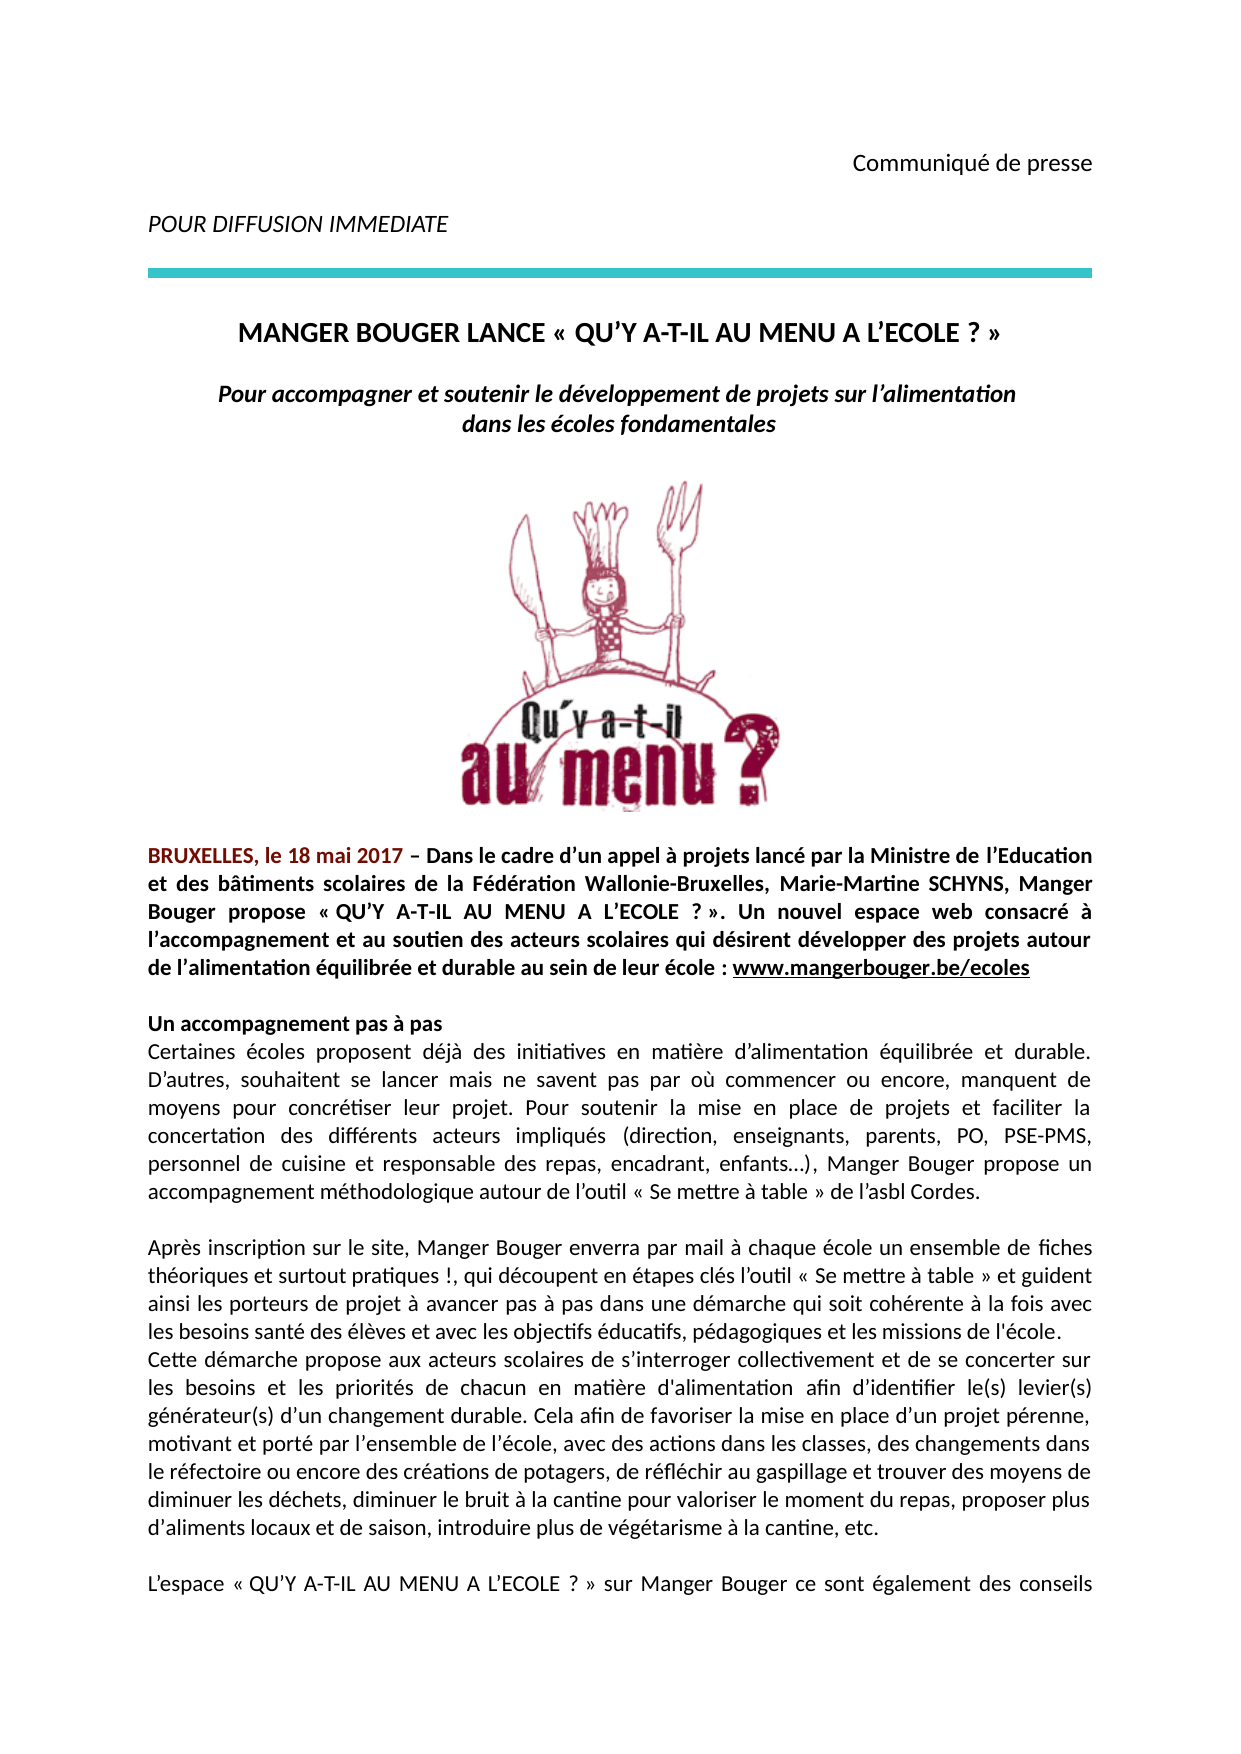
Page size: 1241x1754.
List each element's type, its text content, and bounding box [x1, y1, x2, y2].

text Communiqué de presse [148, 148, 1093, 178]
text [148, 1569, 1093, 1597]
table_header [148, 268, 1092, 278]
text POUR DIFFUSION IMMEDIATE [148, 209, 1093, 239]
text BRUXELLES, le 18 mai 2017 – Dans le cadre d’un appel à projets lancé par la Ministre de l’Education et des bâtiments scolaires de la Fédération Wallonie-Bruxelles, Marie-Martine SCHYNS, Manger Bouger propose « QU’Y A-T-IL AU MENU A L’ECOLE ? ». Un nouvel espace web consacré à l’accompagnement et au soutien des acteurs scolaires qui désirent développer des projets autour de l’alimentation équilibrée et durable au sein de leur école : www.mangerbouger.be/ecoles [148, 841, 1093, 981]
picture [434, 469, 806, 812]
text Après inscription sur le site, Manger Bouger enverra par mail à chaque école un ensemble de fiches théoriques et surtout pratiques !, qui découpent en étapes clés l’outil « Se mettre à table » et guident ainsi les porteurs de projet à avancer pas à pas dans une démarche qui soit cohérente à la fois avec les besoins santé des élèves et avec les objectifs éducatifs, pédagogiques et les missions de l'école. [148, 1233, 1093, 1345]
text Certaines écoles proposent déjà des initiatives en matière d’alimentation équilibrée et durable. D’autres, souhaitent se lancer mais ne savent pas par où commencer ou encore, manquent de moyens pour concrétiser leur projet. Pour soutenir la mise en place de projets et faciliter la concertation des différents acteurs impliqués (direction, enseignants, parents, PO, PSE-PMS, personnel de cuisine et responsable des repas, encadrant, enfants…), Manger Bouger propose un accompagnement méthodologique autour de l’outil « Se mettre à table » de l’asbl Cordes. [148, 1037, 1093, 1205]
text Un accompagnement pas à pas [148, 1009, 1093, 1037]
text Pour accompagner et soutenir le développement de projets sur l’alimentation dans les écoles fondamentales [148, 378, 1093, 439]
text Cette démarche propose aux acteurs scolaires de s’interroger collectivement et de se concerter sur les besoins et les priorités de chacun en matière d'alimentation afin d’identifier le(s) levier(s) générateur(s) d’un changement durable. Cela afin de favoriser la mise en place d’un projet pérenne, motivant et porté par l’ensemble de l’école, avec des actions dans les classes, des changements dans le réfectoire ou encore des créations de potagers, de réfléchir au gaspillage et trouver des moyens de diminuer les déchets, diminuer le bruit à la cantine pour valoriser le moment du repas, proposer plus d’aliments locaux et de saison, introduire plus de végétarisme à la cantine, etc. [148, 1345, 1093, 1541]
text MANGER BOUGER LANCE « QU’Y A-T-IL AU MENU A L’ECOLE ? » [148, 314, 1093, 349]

■ ■ ■ ■

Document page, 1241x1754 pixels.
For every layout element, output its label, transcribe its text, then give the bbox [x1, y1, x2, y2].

■ ■ ■ ■

→ **Problem to solve**
Find the line with "Document page, 1241x1754 pixels." in the entries above. Retype it and each line after it, exactly, through the line with "For every layout", and stop there.

→ **Expected answer**
Document page, 1241x1754 pixels.
For every layout element, output its label, transcribe its text, then give the bbox [x1, y1, x2, y2].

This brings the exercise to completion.